Ed è qui che si apre il solco che separa Bernanke da Trichet. Il secondo non è stato meno aggressivo del primo e ha risposto con mezzi eccezionali e irrituali all'emergenza della crisi, correndo gli stessi rischi di gonfiare altre bolle. Non a caso, l'ultimo bollettino della Bce ricostruisce puntigliosamente i mezzi messi in campo negli ultimi tre anni, che hanno portato la liquidità fornita al sistema bancario dai 400 miliardi di euro dei tempi precedenti la crisi a oltre 1.000 miliardi nei momenti di maggiore tensione, ai 700 di oggi. Il tutto ampliando considerevolmente la gamma dei titoli accettati a garanzia. Ed è stato irrituale ma necessaria ed efficace la decisione di acquistare titoli pubblici nella fase più acuta del debito dei paesi dell'Europa periferica, checché - direbbe Totò - ne pensino oggi autorità e ministri tedeschi.
I fatti degli ultimi mesi hanno dimostrato che la Bce si trova ad affrontare due problemi che riguardano l'Europa in modo particolare: le diverse prospettive di sostenibilità del debito di alcuni stati membri e - strettamente legato a questo - la robustezza delle banche dell'area. Grecia, Irlanda e Portogallo si sono trovati sull'orlo del burrone a causa degli eccessi pubblici e privati del passato e hanno iniziato un faticoso processo di risanamento. Nel momento dell'emergenza è stato provvidenziale che la Bce si ponesse come acquirente di ultima istanza dei titoli dei paesi membri; nella fase di rientro, un ulteriore sostegno avrebbe il sapore del salvataggio e risulterebbe politicamente inaccettabile, non solo ai severi (e spesso miopi) occhi tedeschi. Se si voleva aiutare sotto questo profilo la Bce, sarebbe stato meglio accettare la riforma del patto di stabilità e crescita con la rigidità e gli automatismi caldeggiati a Francoforte, anziché preferire una soluzione che lascia margini di discrezionalità ai governi nazionali, a scapito dei poteri della commissione europea.
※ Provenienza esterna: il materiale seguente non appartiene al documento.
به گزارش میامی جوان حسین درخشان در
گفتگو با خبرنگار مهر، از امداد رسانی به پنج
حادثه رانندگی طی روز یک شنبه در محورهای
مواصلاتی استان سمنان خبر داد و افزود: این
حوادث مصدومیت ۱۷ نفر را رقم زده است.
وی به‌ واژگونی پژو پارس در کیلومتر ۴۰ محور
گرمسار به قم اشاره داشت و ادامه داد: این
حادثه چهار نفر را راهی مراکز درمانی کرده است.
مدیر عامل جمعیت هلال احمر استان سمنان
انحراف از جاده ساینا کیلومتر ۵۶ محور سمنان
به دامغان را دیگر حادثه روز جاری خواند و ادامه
A questo si aggiunge il fatto che le banche dell'area, come dimostrano i risultati del terzo trimestre pubblicati in questi giorni, non scoppiano di salute e questo vale soprattutto per le banche tedesche (e francesi) che sono più esposte verso i paesi europei più fragili. Ma anche in questo caso, stendere la mano caritatevole della banca centrale oltre i limiti eccezionali già raggiunti appare politicamente impossibile. Ma c'è di più: Trichet ha ribadito nel corso della conferenza stampa del 4 novembre che esistono banche "drogate" che hanno bisogno di iniezioni non fisiologiche di liquidità. È la prova provata che la Bce ha fatto tutto il possibile, spingendo al limite estremo le sue capacità operative, ma al tempo stesso anche del fatto che ormai la banca centrale ha esaurito i suoi gradi di libertà: non può andare oltre, ma neppure arretrare. L'uscita dalla crisi dipende ormai dalla politica europea (e in misura non secondaria dalle autorità nazionali di vigilanza) ed è proprio per questo che non è facile essere ottimisti.